[Opening Extracted data section]

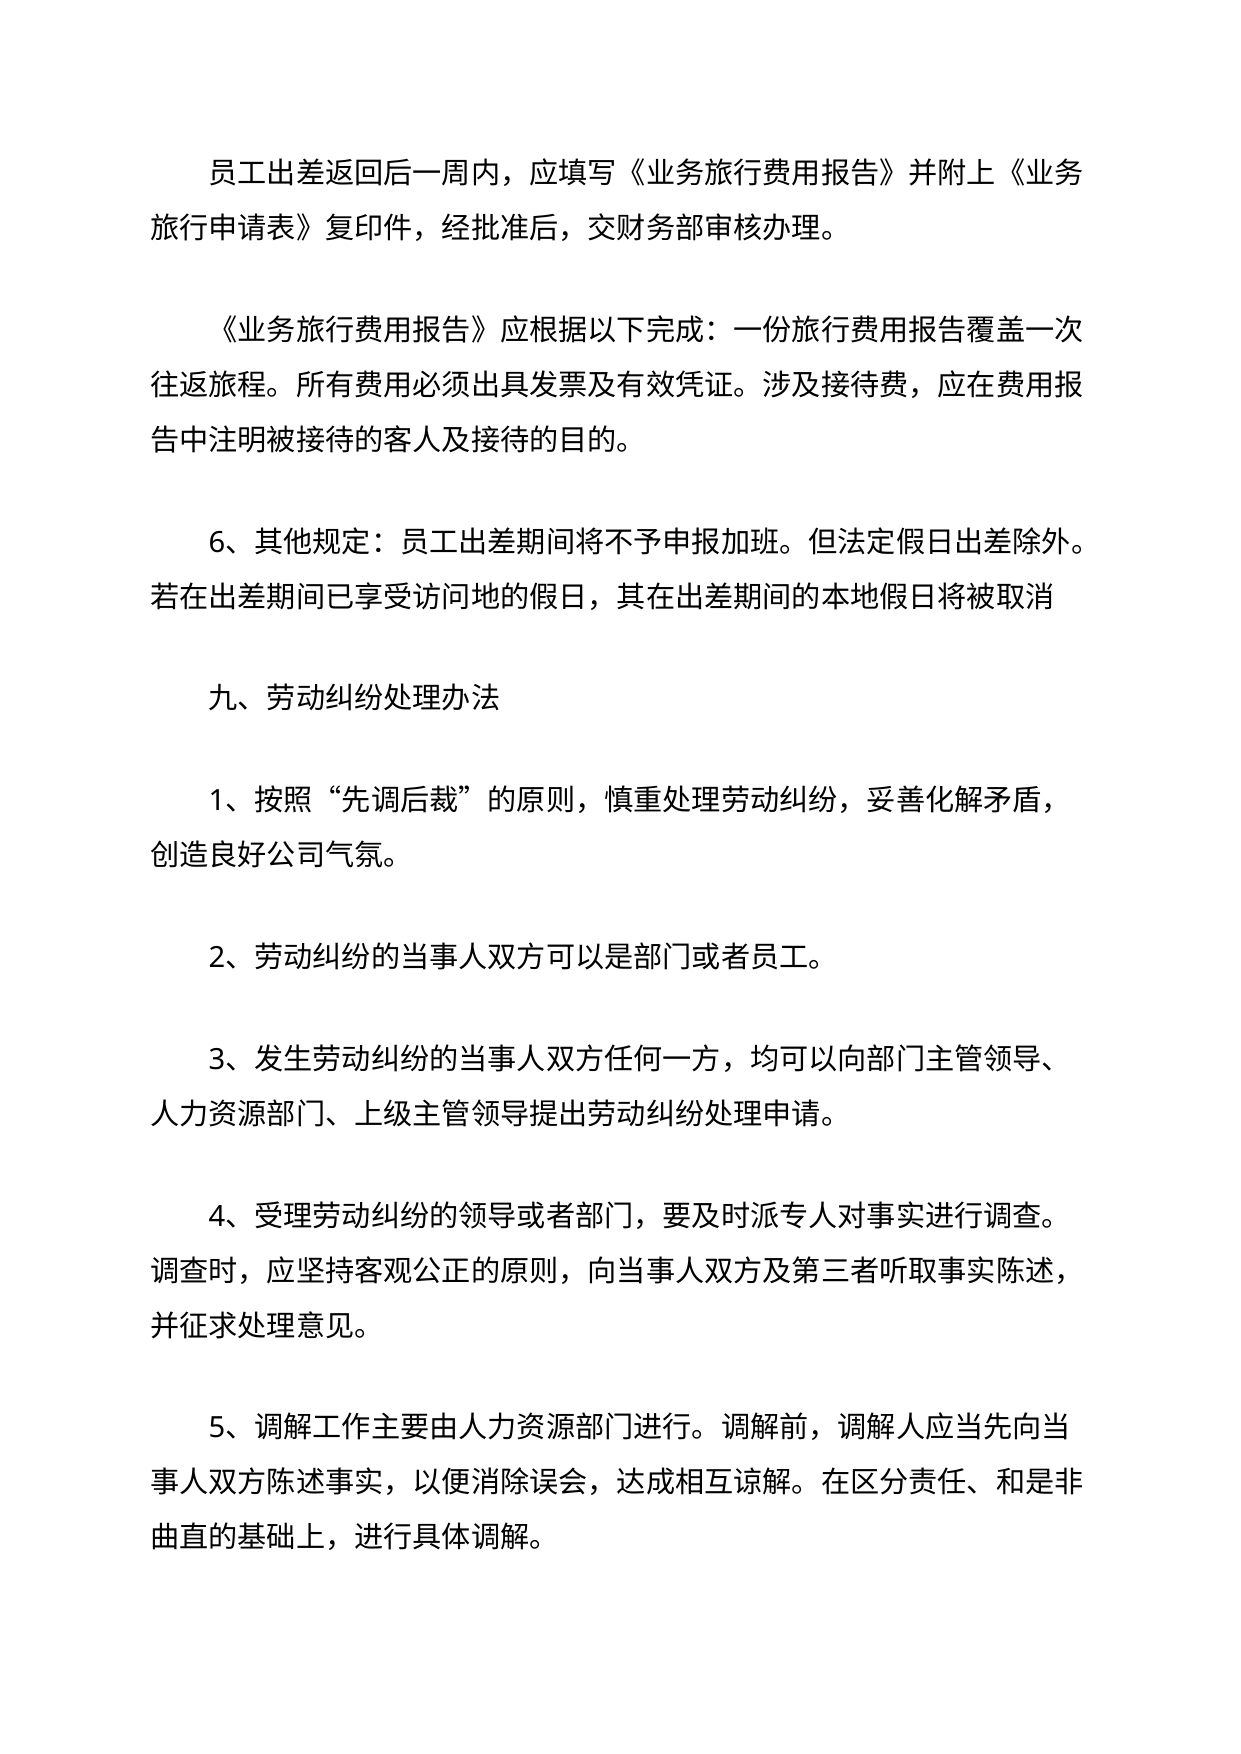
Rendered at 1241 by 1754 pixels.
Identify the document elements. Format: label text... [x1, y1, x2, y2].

text 5、调解工作主要由人力资源部门进行。调解前，调解人应当先向当事人双方陈述事实，以便消除误会，达成相互谅解。在区分责任、和是非曲直的基础上，进行具体调解。 [150, 1404, 1090, 1556]
text 员工出差返回后一周内，应填写《业务旅行费用报告》并附上《业务旅行申请表》复印件，经批准后，交财务部审核办理。 [150, 150, 1090, 247]
text 1、按照“先调后裁”的原则，慎重处理劳动纠纷，妥善化解矛盾，创造良好公司气氛。 [150, 777, 1090, 874]
text 6、其他规定：员工出差期间将不予申报加班。但法定假日出差除外。若在出差期间已享受访问地的假日，其在出差期间的本地假日将被取消 [150, 518, 1090, 616]
text 2、劳动纠纷的当事人双方可以是部门或者员工。 [150, 933, 1090, 976]
text 九、劳动纠纷处理办法 [150, 675, 1090, 717]
text 《业务旅行费用报告》应根据以下完成：一份旅行费用报告覆盖一次往返旅程。所有费用必须出具发票及有效凭证。涉及接待费，应在费用报告中注明被接待的客人及接待的目的。 [150, 307, 1090, 459]
text 3、发生劳动纠纷的当事人双方任何一方，均可以向部门主管领导、人力资源部门、上级主管领导提出劳动纠纷处理申请。 [150, 1036, 1090, 1133]
text 4、受理劳动纠纷的领导或者部门，要及时派专人对事实进行调查。调查时，应坚持客观公正的原则，向当事人双方及第三者听取事实陈述，并征求处理意见。 [150, 1192, 1090, 1344]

[Closing Extracted data section]

Work instructions — All lines from the one with "Identify the document" to the end of the entries above are to be written out exactly, the first and last included.

Exercise answer —
Identify the document elements. Format: label text... [x1, y1, x2, y2].

text 5、调解工作主要由人力资源部门进行。调解前，调解人应当先向当事人双方陈述事实，以便消除误会，达成相互谅解。在区分责任、和是非曲直的基础上，进行具体调解。 [150, 1404, 1090, 1556]
text 员工出差返回后一周内，应填写《业务旅行费用报告》并附上《业务旅行申请表》复印件，经批准后，交财务部审核办理。 [150, 150, 1090, 247]
text 1、按照“先调后裁”的原则，慎重处理劳动纠纷，妥善化解矛盾，创造良好公司气氛。 [150, 777, 1090, 874]
text 6、其他规定：员工出差期间将不予申报加班。但法定假日出差除外。若在出差期间已享受访问地的假日，其在出差期间的本地假日将被取消 [150, 518, 1090, 616]
text 2、劳动纠纷的当事人双方可以是部门或者员工。 [150, 933, 1090, 976]
text 九、劳动纠纷处理办法 [150, 675, 1090, 717]
text 《业务旅行费用报告》应根据以下完成：一份旅行费用报告覆盖一次往返旅程。所有费用必须出具发票及有效凭证。涉及接待费，应在费用报告中注明被接待的客人及接待的目的。 [150, 307, 1090, 459]
text 3、发生劳动纠纷的当事人双方任何一方，均可以向部门主管领导、人力资源部门、上级主管领导提出劳动纠纷处理申请。 [150, 1036, 1090, 1133]
text 4、受理劳动纠纷的领导或者部门，要及时派专人对事实进行调查。调查时，应坚持客观公正的原则，向当事人双方及第三者听取事实陈述，并征求处理意见。 [150, 1192, 1090, 1344]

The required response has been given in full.